A team of scientists modeling Venus’ atmosphere has found data that could help explain the confusing chemistry of planetary clouds. The findings confirm the possibility of the existence of life in Venus atmosphere, still a controversial idea to be explored with several planned missions on scorching planet.
Venus is another planet from the Sun, which makes it hellishly warmer than Earth. In addition to the heat of the planet, Venus is a dry, rocky wasteland dominated by volcanoes and toxic sulfuric acid clouds. That layer of clouds — about 12 miles thick — covers the surface of the planet most of the time from Earth observers, and recently to was the center of attention as a possible hiding place for extraterrestrial life.
Recent research has modeled those clouds at greater depths, and scientists have discovered that the clouds on the planet are not complete it consists of sulfuric acid but let a certain amount of ammonium salt be mixed. Team study was published in Proceedings of the National Academy of Sciences.
“Our model predicts that clouds are not made entirely of concentrated sulfuric acid, but that cloud droplets are partially neutralized. Our model postulates that the compound that neutralizes acid in clouds is ammonia, ”said Janusz Petkowski, an astrobiologist at MIT and co-author of a recent study, in an email. “The source of ammonia is unknown, but it could be the result of biological production of ammonia in cloud droplets. As a result of acid neutralization, clouds are no more acidic than some of the extreme terrestrial environments in which life is found. ”
Recent work continues highly published research published last year in Nature, which he claimed to have discovered phosphine gas in the atmosphere of Venus. (The scientists behind the new work were also among the authors of the phosphine paper.) Phosphine is produced by microorganisms that do not need oxygen to survive, so the presence of gas was a surprising, exciting sign that something biological might be going on in them. clouds. Finding was controversial; other researchers said the alleged phosphine signal was indeed only sulfur dioxide, while others suggested active volcanoes, not life, could be responsible.

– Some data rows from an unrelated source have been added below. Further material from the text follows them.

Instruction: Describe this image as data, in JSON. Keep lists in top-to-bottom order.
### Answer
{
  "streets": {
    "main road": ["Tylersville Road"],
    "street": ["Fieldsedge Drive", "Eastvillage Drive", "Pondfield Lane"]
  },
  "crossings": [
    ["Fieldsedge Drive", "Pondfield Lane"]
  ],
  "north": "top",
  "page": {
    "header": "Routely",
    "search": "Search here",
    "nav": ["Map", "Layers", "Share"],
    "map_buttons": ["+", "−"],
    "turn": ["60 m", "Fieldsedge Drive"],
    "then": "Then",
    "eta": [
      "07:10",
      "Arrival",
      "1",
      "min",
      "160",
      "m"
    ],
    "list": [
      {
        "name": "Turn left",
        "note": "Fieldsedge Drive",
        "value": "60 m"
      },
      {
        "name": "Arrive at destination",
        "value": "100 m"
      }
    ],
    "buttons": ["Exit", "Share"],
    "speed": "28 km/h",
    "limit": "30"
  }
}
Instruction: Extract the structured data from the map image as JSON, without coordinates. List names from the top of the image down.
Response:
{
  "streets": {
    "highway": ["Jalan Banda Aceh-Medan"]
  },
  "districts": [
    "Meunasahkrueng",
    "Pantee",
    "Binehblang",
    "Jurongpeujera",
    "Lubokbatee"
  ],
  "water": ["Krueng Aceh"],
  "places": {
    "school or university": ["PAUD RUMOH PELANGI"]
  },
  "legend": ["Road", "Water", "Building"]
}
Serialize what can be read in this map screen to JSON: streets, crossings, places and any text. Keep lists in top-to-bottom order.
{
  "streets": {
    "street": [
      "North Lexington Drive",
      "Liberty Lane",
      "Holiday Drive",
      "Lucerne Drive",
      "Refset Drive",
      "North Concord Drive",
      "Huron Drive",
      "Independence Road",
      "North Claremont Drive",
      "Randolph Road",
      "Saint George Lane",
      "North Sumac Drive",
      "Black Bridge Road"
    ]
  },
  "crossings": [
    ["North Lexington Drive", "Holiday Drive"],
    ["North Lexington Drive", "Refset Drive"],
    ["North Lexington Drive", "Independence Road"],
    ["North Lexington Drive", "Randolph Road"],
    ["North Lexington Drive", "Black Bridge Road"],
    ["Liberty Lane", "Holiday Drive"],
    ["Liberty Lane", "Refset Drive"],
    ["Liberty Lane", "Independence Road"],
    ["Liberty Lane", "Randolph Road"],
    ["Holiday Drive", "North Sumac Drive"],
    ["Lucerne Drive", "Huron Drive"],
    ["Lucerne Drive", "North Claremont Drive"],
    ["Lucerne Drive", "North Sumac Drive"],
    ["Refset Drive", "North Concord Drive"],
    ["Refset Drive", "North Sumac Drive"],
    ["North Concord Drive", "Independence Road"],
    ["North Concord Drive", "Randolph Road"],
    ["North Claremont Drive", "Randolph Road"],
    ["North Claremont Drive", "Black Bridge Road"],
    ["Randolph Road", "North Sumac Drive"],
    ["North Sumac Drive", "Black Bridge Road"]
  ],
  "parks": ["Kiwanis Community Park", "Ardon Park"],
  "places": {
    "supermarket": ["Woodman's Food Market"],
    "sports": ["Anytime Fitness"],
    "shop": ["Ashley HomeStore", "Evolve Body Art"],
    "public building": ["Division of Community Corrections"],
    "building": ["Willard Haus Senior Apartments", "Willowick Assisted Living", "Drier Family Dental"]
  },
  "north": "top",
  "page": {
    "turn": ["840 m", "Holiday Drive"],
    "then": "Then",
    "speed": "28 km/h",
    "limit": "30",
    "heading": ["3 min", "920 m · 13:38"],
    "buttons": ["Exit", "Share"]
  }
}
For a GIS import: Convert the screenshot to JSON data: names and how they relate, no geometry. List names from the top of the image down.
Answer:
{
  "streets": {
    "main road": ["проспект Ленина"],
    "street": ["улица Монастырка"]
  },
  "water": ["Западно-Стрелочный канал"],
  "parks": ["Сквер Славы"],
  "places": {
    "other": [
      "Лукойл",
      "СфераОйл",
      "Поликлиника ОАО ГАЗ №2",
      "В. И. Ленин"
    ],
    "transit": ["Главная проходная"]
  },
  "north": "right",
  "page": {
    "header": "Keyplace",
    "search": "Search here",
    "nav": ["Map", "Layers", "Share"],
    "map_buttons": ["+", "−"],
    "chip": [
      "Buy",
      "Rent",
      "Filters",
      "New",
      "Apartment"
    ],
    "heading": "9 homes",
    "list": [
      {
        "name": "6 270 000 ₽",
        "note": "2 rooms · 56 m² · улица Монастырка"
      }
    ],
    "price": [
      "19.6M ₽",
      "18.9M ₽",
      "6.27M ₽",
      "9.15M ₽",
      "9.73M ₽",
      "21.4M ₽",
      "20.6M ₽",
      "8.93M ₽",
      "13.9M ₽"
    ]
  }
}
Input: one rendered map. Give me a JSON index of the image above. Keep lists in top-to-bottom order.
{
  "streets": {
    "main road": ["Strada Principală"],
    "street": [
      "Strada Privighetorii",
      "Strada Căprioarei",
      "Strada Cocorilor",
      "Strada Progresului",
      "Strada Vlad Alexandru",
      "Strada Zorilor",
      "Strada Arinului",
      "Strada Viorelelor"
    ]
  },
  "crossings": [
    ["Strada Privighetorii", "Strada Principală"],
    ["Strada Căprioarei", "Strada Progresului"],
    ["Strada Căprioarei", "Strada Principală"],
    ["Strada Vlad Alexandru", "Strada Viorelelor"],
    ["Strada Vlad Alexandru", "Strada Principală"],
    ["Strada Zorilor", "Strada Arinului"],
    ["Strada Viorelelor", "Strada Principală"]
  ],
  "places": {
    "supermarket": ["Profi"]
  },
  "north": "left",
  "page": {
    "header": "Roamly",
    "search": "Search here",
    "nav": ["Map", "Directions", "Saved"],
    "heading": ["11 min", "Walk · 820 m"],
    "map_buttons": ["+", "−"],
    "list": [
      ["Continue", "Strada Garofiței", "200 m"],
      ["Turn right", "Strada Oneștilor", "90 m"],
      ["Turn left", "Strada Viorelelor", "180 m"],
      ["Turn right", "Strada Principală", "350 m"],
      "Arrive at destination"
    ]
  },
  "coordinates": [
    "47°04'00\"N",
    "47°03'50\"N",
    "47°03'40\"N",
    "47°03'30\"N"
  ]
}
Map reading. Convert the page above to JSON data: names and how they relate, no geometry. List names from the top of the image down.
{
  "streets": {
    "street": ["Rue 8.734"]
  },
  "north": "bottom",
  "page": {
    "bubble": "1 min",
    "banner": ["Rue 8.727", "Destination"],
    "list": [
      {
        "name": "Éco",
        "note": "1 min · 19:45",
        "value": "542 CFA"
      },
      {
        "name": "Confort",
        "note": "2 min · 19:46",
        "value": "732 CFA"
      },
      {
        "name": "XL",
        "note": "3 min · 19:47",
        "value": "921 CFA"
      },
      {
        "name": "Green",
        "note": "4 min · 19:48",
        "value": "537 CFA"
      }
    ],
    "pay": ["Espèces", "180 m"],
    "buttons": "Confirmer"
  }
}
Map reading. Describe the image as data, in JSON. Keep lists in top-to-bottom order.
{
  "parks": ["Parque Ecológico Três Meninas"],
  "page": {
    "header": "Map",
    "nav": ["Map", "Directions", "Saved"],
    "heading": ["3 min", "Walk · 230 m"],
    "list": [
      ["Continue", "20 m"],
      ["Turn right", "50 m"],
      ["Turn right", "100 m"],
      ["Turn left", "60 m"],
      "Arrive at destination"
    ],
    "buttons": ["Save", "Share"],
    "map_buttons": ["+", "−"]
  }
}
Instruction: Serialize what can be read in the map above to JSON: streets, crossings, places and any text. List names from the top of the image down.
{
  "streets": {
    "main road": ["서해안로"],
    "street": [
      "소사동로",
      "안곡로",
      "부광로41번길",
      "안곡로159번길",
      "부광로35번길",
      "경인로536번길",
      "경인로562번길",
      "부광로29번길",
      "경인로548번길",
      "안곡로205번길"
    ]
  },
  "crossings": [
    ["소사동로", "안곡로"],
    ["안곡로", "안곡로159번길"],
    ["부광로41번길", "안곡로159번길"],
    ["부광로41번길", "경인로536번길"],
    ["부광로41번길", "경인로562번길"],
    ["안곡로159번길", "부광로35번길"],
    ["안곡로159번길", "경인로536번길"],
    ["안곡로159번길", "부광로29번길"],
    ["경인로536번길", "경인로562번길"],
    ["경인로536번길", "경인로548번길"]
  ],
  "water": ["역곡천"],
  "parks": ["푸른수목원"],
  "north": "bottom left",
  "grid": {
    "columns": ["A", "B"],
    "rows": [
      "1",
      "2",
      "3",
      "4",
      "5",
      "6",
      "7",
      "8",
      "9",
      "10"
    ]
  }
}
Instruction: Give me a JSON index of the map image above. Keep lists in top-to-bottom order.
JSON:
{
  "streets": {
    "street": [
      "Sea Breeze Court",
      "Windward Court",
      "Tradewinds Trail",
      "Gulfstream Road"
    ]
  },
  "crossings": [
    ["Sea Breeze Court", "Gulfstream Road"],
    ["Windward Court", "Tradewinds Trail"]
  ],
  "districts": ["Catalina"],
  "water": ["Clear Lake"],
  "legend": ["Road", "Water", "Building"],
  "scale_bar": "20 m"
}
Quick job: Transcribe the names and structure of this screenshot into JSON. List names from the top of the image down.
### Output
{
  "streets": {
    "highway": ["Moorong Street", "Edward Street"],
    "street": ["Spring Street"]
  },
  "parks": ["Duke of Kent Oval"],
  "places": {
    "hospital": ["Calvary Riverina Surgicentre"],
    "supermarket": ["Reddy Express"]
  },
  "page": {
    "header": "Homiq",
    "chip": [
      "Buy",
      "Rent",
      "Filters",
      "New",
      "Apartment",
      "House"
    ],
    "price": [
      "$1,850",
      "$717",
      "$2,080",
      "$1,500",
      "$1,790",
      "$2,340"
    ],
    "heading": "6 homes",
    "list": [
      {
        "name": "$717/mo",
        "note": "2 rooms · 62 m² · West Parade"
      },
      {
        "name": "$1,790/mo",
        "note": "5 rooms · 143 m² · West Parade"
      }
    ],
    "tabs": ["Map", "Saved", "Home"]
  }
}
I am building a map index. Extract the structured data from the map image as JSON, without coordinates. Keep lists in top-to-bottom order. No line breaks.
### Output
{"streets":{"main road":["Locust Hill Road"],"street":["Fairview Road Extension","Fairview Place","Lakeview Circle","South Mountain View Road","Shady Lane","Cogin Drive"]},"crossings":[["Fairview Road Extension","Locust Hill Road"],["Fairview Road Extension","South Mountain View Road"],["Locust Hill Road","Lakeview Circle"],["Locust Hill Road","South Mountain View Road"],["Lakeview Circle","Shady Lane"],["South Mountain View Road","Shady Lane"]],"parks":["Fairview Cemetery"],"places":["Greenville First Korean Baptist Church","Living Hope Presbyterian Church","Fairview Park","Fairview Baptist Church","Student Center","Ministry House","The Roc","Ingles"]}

“No life we know of could survive in the droplets of Venus,” said Sara Seager, a planetary scientist at MIT and co-author of a new study at an institute. let go. “But the point is that maybe some life is there and it modifies its environment so that you can live in it.”
The new work did not focus on phosphine but rather some inexplicable chemical signatures at Venus clouds. Years of observations showed more water vapor and sulfur dioxide than expected. Ammonia, the researchers thought, could explain these anomalies.
“Ammonia should not be on Venus,” Seager added. “Hydrogen is bound to it, and there is very little hydrogen around it. Any gas that does not belong to the context of its environment is automatically suspicious because it is produced by life. ”
The models have shown that, if the microorganisms were on Venus and producing ammonia, oxygen would be released as a by-product. Furthermore, ammonia (which is basic) would neutralize sulfuric acid droplets in the clouds, making them somewhat habitable. While this work was done with the models, future space probe missions could help us get some answers about what it really is happens in the clouds.
These missions are NASA’s VERITAS and DAVINCI + missions, ESA’s orbiter EnVision and (perhaps) proposed, privately funded Venus Life Finder mission, on which Seager and Petkowski are working. The latter is the only one with the primary purpose of exploring the possibilities of extraterrestrial life on Venus, but space agency missions are likely to gather some information on the subject. Of those three, DAVINCI + is the only mission that will really enter Venus atmosphere and sample it as the spacecraft descends to the surface of the planet.
If life of any kind is found outside the Earth – any fossilized on the surface of Mars, thrive in the clouds of Venus, or swim in an ocean of icy moon—To it would be one of the most significant scientific discoveries of all time. But there is a long, uncertain road ahead before such claims can be made.